Problem details: Go through the data line by line. Copy each one holding the string "root".

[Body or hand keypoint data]
- - - - -

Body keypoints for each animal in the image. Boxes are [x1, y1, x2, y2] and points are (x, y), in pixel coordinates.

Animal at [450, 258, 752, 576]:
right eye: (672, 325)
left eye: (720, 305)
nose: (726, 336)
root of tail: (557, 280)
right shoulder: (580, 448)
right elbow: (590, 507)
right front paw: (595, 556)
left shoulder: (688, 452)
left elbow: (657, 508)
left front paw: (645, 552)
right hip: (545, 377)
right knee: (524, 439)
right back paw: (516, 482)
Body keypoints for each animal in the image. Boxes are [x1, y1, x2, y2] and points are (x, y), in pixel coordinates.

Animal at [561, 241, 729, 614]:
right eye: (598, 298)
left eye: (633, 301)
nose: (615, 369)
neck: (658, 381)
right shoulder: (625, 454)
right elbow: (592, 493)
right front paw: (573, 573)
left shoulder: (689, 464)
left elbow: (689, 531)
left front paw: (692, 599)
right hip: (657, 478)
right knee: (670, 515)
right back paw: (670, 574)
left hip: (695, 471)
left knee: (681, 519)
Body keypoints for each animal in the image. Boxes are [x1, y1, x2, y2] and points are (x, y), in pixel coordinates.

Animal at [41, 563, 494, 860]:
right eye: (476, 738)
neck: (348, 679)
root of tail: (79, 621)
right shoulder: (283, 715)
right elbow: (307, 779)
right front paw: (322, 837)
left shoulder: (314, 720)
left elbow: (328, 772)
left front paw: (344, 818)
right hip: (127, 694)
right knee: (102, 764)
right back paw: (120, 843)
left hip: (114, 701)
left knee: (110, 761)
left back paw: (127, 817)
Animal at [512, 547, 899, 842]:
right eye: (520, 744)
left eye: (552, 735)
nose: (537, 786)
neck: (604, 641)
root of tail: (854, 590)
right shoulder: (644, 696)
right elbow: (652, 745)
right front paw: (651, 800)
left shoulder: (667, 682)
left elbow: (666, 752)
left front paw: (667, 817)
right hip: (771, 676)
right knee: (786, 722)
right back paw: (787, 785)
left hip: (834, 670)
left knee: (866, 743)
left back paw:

- - - - -

Response for this exercise:
root of tail: (557, 280)
root of tail: (79, 621)
root of tail: (854, 590)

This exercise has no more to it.